Caution
You're viewing documentation for a previous version of Scylla Manager. Switch to the latest stable version.
The status command allows you to view information about your cluster.
The status command is an extended version of nodetool status
.
It can show status for all the managed clusters.
The first column shows node status in nodetool status format.
The CQL column shows the CQL status, SSL indicator if SSL is enabled on a node, and time the check took.
Available statuses are:
UP - Situation normal
DOWN - Failed to connect to host or CQL error
ERROR - Precondition failure, no request was sent
UNAUTHORISED - Wrong username or password - only if username
is specified for cluster
TIMEOUT - Timeout
The REST column shows the status of Scylla Manager Server to Scylla API communication, and time the check took.
Available statuses are:
UP - Situation normal
DOWN - Failed to connect to host
ERROR - Precondition failure, no request was sent
HTTP XXX - HTTP failure and its status code
UNAUTHORISED - Missing or Incorrect Authentication Token was used
TIMEOUT - Timeout
The status information is also available as a metric in Scylla Monitoring Manager dashboard. The healthcheck task checks nodes every 15 seconds, the interval can be changed using task update command.
Syntax:
sctool status [global flags]
status takes the Global flags.
sctool status -c prod-cluster
Datacenter: eu-west
╭────┬────────────┬───────────┬───────────┬───────────────┬──────────┬──────┬──────────┬────────┬──────────┬──────────────────────────────────────╮
│ │ Alternator │ CQL │ REST │ Address │ Uptime │ CPUs │ Memory │ Scylla │ Agent │ Host ID │
├────┼────────────┼───────────┼───────────┼───────────────┼──────────┼──────┼──────────┼────────┼──────────┼──────────────────────────────────────┤
│ UN │ UP (4ms) │ UP (3ms) │ UP (2ms) │ 34.203.122.52 │ 237h2m1s │ 4 │ 15.43GiB │ 4.1.0 │ 2.2.0 │ 8bfd18f1-ac3b-4694-bcba-30bc272554df │
│ UN │ UP (15ms) │ UP (11ms) │ UP (12ms) │ 10.0.138.46 │ 237h2m1s │ 4 │ 15.43GiB │ 4.1.0 │ 2.2.0 │ 238acd01-813c-4c55-bd65-5219bb19bc20 │
│ UN │ UP (17ms) │ UP (5ms) │ UP (7ms) │ 10.0.196.204 │ 237h2m1s │ 4 │ 15.43GiB │ 4.1.0 │ 2.2.0 │ bde4581a-b25e-49fc-8cd9-1651d7683f80 │
│ UN │ UP (10ms) │ UP (4ms) │ UP (5ms) │ 10.0.66.115 │ 237h2m1s │ 4 │ 15.43GiB │ 4.1.0 │ 2.2.0 │ 918a52aa-cc42-43a4-a499-f7b1ccb53b18 │
╰────┴────────────┴───────────┴───────────┴───────────────┴──────────┴──────┴──────────┴────────┴──────────┴──────────────────────────────────────╯
TIMEOUT status will be shown when a node is not responding in a timely manner to Scylla Manager probes. Prior to Scylla Manager 2.2.0, timeouts were configurable with a fixed global value that was set in the Scylla Manager configuration file. As Scylla Manager can manage multiple clusters, with multiple data centers across different regions, latencies will vary greatly across the clusters. To tackle this problem, Scylla Manager 2.2.0 introduced dynamic status timeouts.

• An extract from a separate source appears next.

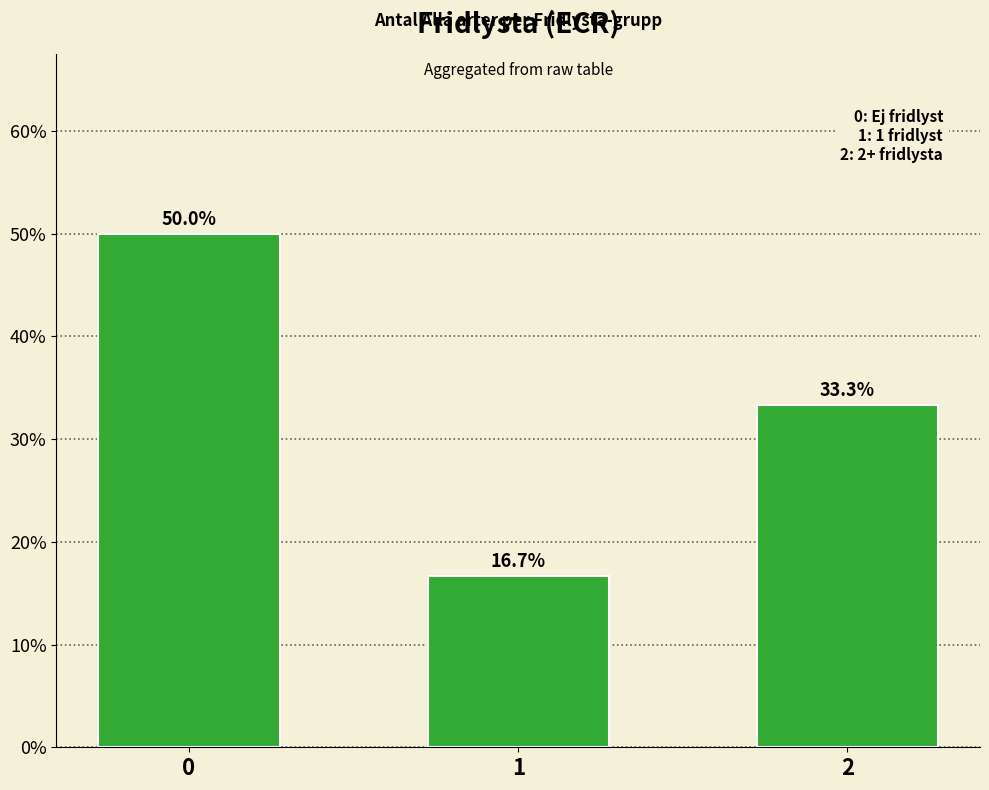

Rank the categories by value from lowest to highest.

1, 2, 0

The idea behind dynamic timeouts is to minimize manual configuration while allowing RTT variation to change dynamically according to the needs of the cluster. This is done by calculating timeout based on a series of past measurements.

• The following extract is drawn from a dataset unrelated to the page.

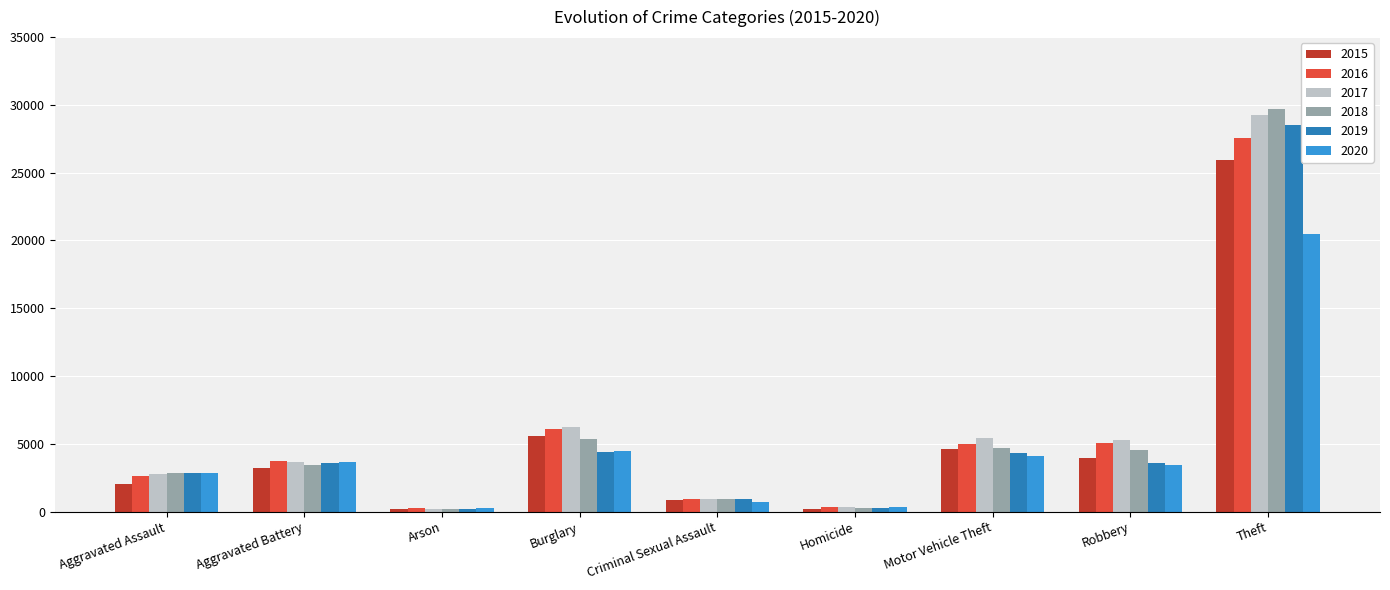

What is the difference between the second highest and second lowest values in the 2020 series?

4134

Fixed, global timeout configuration remains as an option, but if healthcheck.dynamic_timeout.enabled is set to “true”, global configuration is ignored and dynamic timeouts are used instead.
Formula for calculating dynamic timeout is set as:
m - mean across N most recent probes stddev - standard deviation across N most recent probes
timeout = m + stdev_multiplier * max(stddev, 1ms)
Instead of setting a global fixed value for the timeout user can set the behavior of dynamic timeout by setting the following parameters:
healthcheck.dynamic_timeout.probes - How many past measurements to consider in calculation. This number should be decreased to not react to sudden short changes or increased otherwise.
healthcheck.dynamic_timeout.max_timeout - If there are no past measurements or we haven’t yet fulfilled at least 10% of the required number of measurements then this value will be used as the default timeout. This should be set to value that empirically makes sense for all managed clusters.
healthcheck.dynamic_timeout.stddev_multiplier - Configure acceptable level of variation to the mean. Increase for stable network environments.